Lucretia Starke vertegenwoordigt samen met Maciej Beczek de jeugd in de voorstelling, maar het is ook via hen dat de oude geschiedenis, die in de lijven van sommige mensen meer doorwerkt dan in die van anderen, minder rechtlijnig tevoorschijn komt. Er blijken meerdere verbanden tussen de geschiedenis van Starke en Beczek, tussen Polen en de West. Ik zou twee enorme cliffhangers weggeven, maar het heeft te maken met de rol van Napoleon na de vrijmaking van Haïti en het functioneren van uitzendbureaus. Pijn, relativering en nieuwe pijn komen prachtig aan bod, worden ook een punt van discussie tussen de spelers. Het geeft je als toeschouwer een boel om op te kauwen en het beeldschone, zeventiende eeuwse decor van Dordrecht zal nooit meer hetzelfde zijn.

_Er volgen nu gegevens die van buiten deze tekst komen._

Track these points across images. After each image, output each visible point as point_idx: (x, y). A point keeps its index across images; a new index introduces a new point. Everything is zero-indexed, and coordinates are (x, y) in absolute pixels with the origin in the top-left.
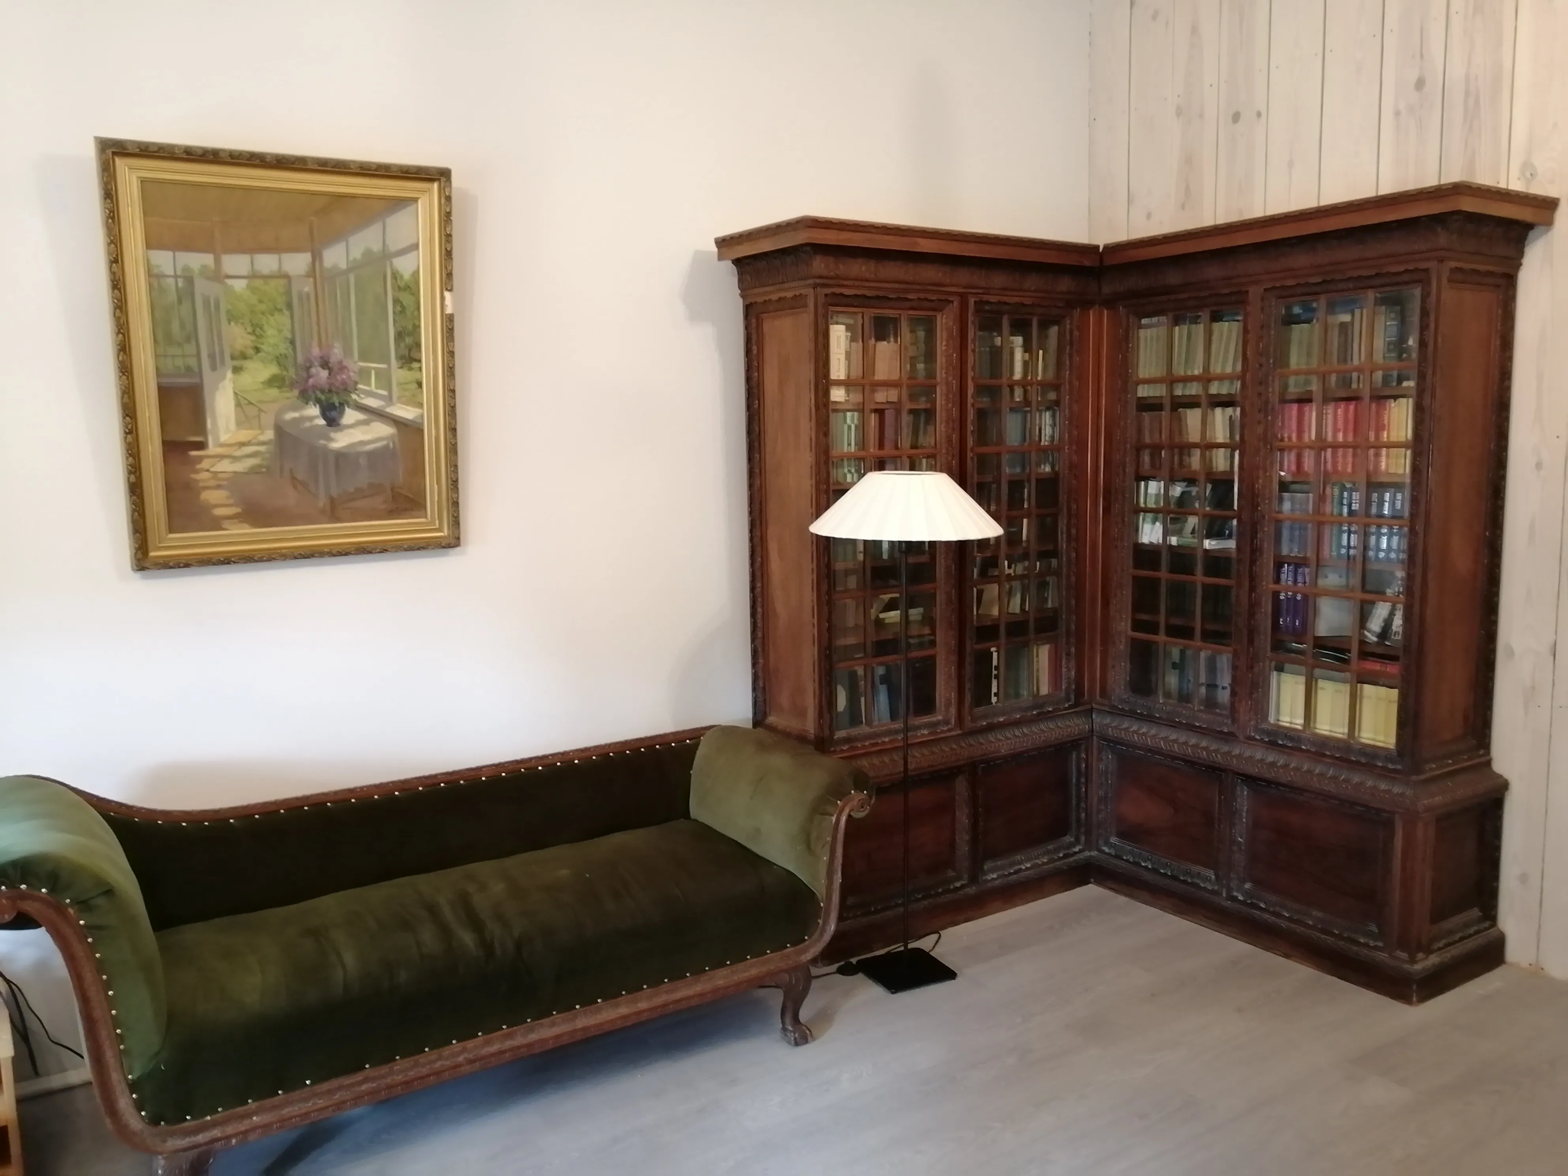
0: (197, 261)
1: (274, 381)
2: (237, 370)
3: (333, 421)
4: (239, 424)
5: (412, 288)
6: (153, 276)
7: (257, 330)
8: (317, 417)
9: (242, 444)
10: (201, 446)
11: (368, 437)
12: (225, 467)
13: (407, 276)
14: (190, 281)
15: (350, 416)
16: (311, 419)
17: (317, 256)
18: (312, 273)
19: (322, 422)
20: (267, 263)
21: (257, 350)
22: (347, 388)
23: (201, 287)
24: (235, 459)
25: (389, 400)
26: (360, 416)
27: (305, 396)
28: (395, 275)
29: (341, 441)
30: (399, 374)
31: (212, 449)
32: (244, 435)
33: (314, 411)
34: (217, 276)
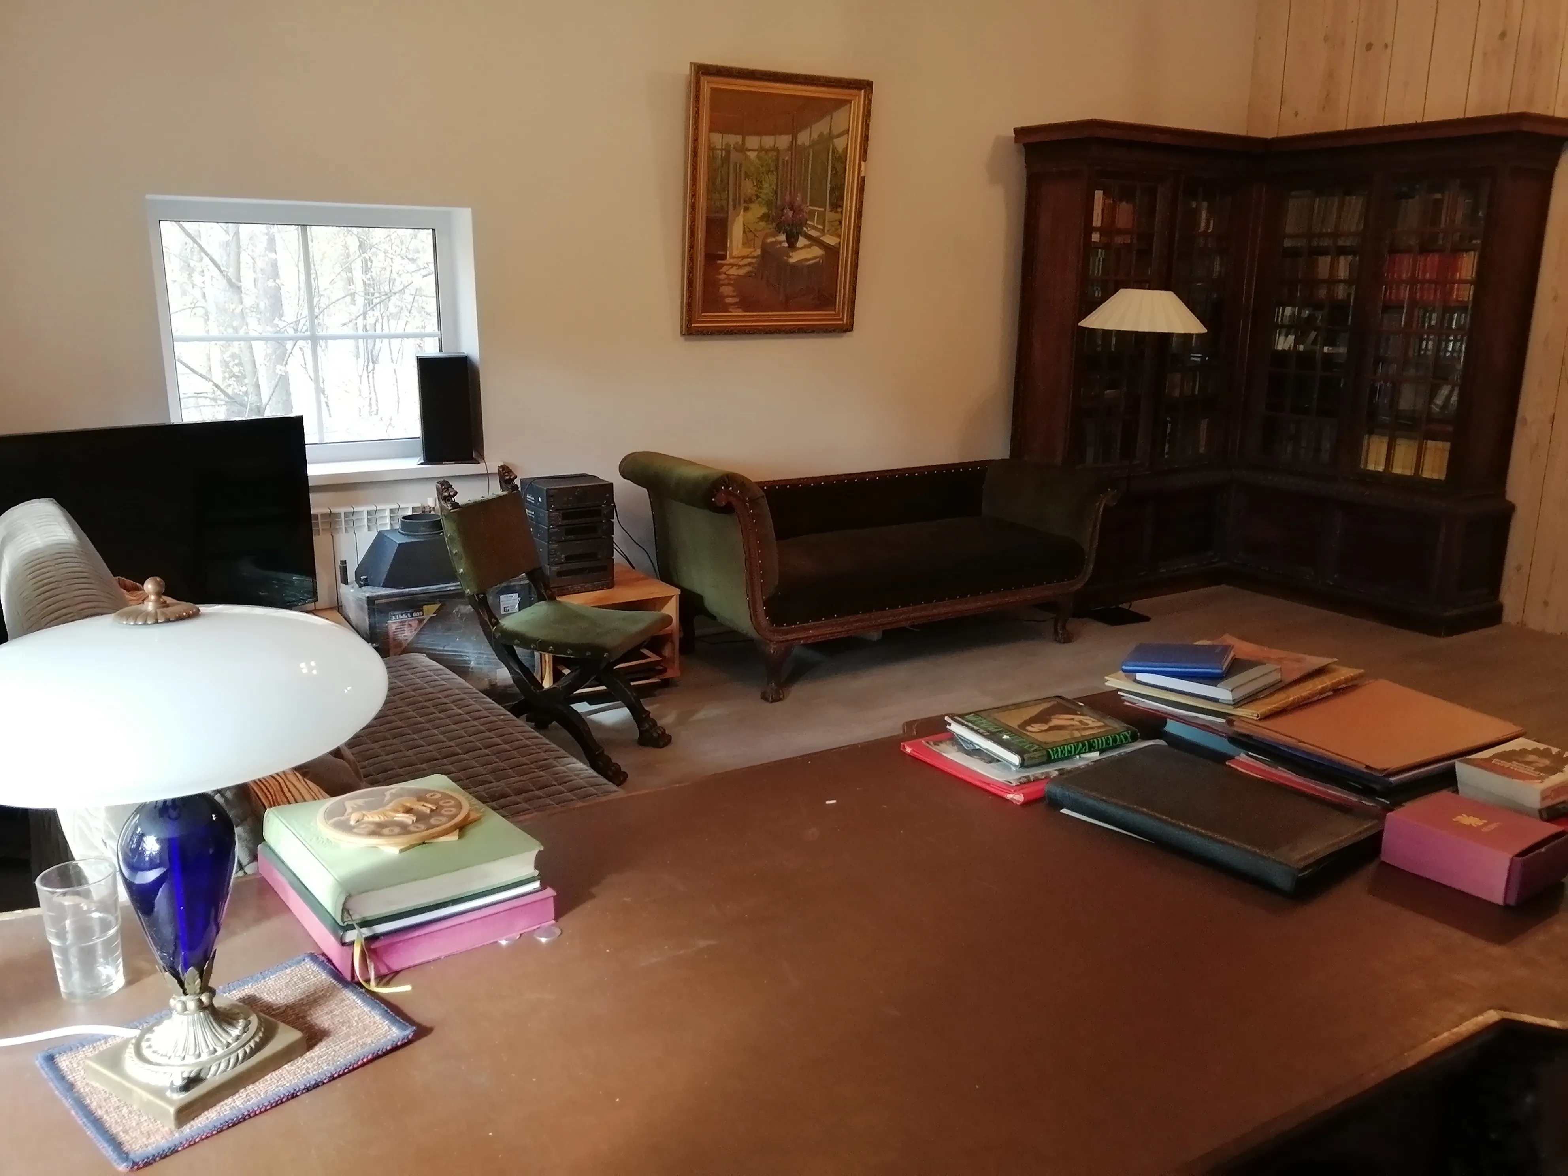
0: (733, 139)
1: (765, 217)
2: (746, 209)
3: (792, 245)
4: (744, 244)
5: (841, 159)
6: (711, 148)
7: (759, 185)
8: (784, 241)
9: (744, 257)
10: (724, 257)
11: (809, 256)
12: (734, 271)
13: (840, 149)
14: (728, 152)
15: (802, 242)
16: (781, 242)
17: (794, 138)
18: (790, 148)
19: (786, 245)
20: (768, 141)
21: (758, 197)
22: (803, 223)
23: (734, 155)
24: (740, 267)
25: (823, 231)
26: (807, 242)
27: (779, 229)
28: (834, 149)
29: (795, 257)
30: (830, 216)
31: (729, 260)
32: (746, 251)
33: (782, 237)
34: (742, 149)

‘Bijna drie eeuwen lang verdiende Dordrecht kapitalen met de productie van suiker, dankzij slavernij. Maar hoe vertel je zo’n geschiedenis? Met woede of als iets beschamends? Of als een plechtige herdenking?’ Sugar Works maakt duidelijk dat de slavernij niet tot het verleden behoort, vanwege het doorwerken van de geschiedenis in hedendaagse economische, sociale en politieke verhoudingen, vanwege het gemoed van mensen die dit dagelijks voelen of juist verdringen, als in het herhalen van de vieze streken die handelaren, aandeelhouders en eigenaren nog steeds elke dag uithalen, iets waar regeringen aan meedoen, steeds opnieuw.
Sugar Works is een kleinschalige productie, die op uiterst overtuigende wijze doet wat er gedaan moet worden. De perspectieven botsen, de vragen worden gesteld, het drama voltrekt zicht, en dan eindigt de voorstelling bij de Action op een wat minder monumentaal binnenpleintje, met dansje en een hug. Bitterzoet, zoals de makers de voorstelling aankondigen is daar zeker de goede term.
De oude binnenstad van Dordrecht vraagt om verhalen, dat bleek al uit de voorstelling Bezoek de Bleijenhoek van het Weeshuistheater vorig jaar. Dordrecht viert volgend jaar de herdenking van Johan de Witt. De afschaffing van de slavernij van dit jaar was kennelijk geen reden tot commemorerende festiviteiten.